Required actions —
a – According to the report on Reed's escape, where did Reed die?
b – From the report on Reed's escape, reproduce word for word the passage starting with "Officials with the" and going on through "reasons, officials said.".
c – List every hospital or correctional facility named in the report on Reed's escape.

Page text —
******************************

Reed's body wasn't discovered by jail guards or officials. Instead, officials said, he died, of trauma suffered in the fall, at Howard University Hospital, miles from the jail, after being dropped off there by an unidentified woman. She apparently had managed to spirit Reed away from the jail grounds unnoticed.

Officials with the Corrections Corporation of America, the private company that runs the 820-inmate Correctional Treatment Facility in Southeast Washington, were struggling late yesterday to determine how Reed managed his dramatic escape.

Not only had he braided the sheets together and rolled to the window in his wheelchair without being detected, he also apparently had hacked away the metal bars covering the window without being noticed, officials acknowledged.

"We all were taken aback," said Gloria Cannon Lloyd, a CCA spokeswoman. "He thought he was Spiderman or something."

Reed, 25, was serving a sentence of 57 years to life for first-degree murder and other charges. Requiring use of a wheelchair after a fight with another inmate at the Lorton Correctional Complex, Reed went to the Correctional Treatment Facility last summer for medical reasons, officials said.

******************************

Dataset excerpts —
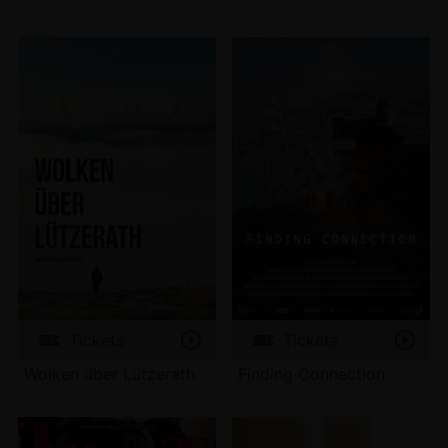
Tickets
Tickets
Wolken über Lützerath
Finding Connection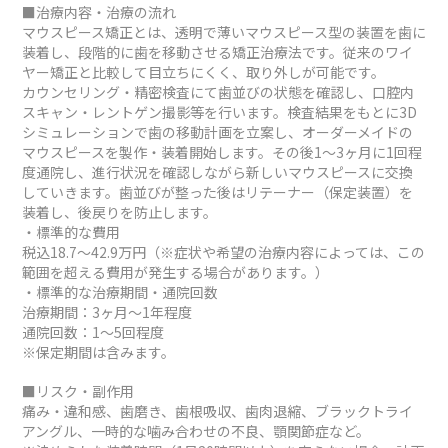
■治療内容・治療の流れ
マウスピース矯正とは、透明で薄いマウスピース型の装置を歯に
装着し、段階的に歯を移動させる矯正治療法です。従来のワイ
ヤー矯正と比較して目立ちにくく、取り外しが可能です。
カウンセリング・精密検査にて歯並びの状態を確認し、口腔内
スキャン・レントゲン撮影等を行います。検査結果をもとに3D
シミュレーションで歯の移動計画を立案し、オーダーメイドの
マウスピースを製作・装着開始します。その後1～3ヶ月に1回程
度通院し、進行状況を確認しながら新しいマウスピースに交換
していきます。歯並びが整った後はリテーナー（保定装置）を
装着し、後戻りを防止します。
・標準的な費用
税込18.7～42.9万円（※症状や希望の治療内容によっては、この
範囲を超える費用が発生する場合があります。）
・標準的な治療期間・通院回数
治療期間：3ヶ月～1年程度
通院回数：1～5回程度
※保定期間は含みます。
■リスク・副作用
痛み・違和感、歯磨き、歯根吸収、歯肉退縮、ブラックトライ
アングル、一時的な噛み合わせの不良、顎関節症など。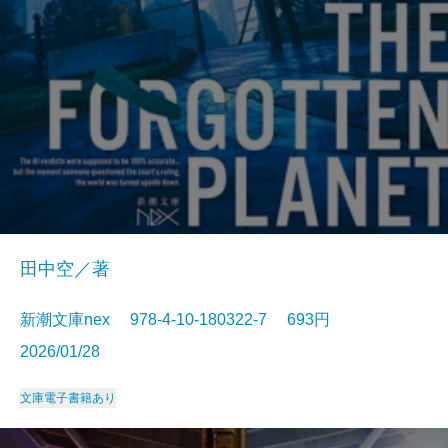
田中空／著
新潮文庫nex 978-4-10-180322-7 693円
2026/01/28
文庫
電子書籍あり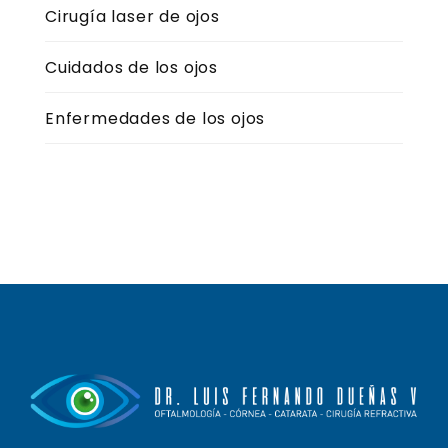
Cirugía laser de ojos
Cuidados de los ojos
Enfermedades de los ojos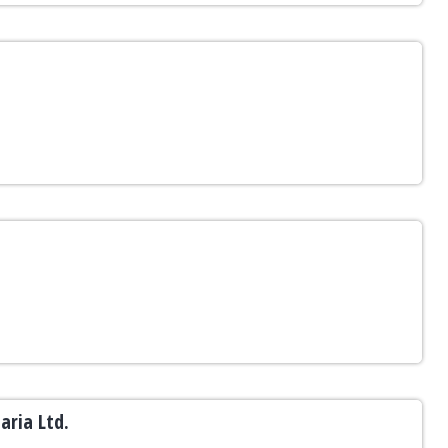
aria Ltd.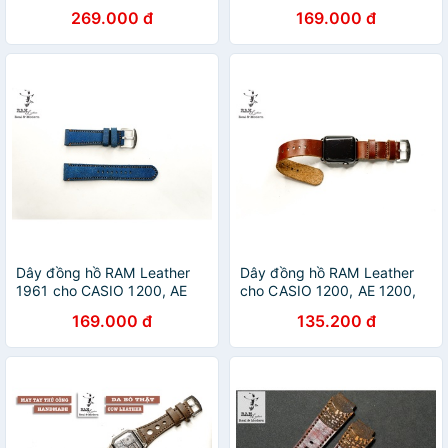
1300, 1100, A159 , A168 ,
1200, 1300, 1100, A159 ,
269.000 đ
169.000 đ
Size 18 da bò thật đen
A168 , Size 18 da bò lộn nâu
tuyền
Dây đồng hồ RAM Leather
Dây đồng hồ RAM Leather
1961 cho CASIO 1200, AE
cho CASIO 1200, AE 1200,
1200, 1300, 1100, A159 ,
1300, 1100, A159 , A168 ,
169.000 đ
135.200 đ
A168 , Size 18 da bò lộn
Size 18 da bò nâu đỏ Nato
navy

******************************

Set of answers —
a – He died at Howard University Hospital.

b –
Officials with the Corrections Corporation of America, the private company that runs the 820-inmate Correctional Treatment Facility in Southeast Washington, were struggling late yesterday to determine how Reed managed his dramatic escape.

Not only had he braided the sheets together and rolled to the window in his wheelchair without being detected, he also apparently had hacked away the metal bars covering the window without being noticed, officials acknowledged.

"We all were taken aback," said Gloria Cannon Lloyd, a CCA spokeswoman. "He thought he was Spiderman or something."

Reed, 25, was serving a sentence of 57 years to life for first-degree murder and other charges. Requiring use of a wheelchair after a fight with another inmate at the Lorton Correctional Complex, Reed went to the Correctional Treatment Facility last summer for medical reasons, officials said.

c – Howard University Hospital, Correctional Treatment Facility, Lorton Correctional Complex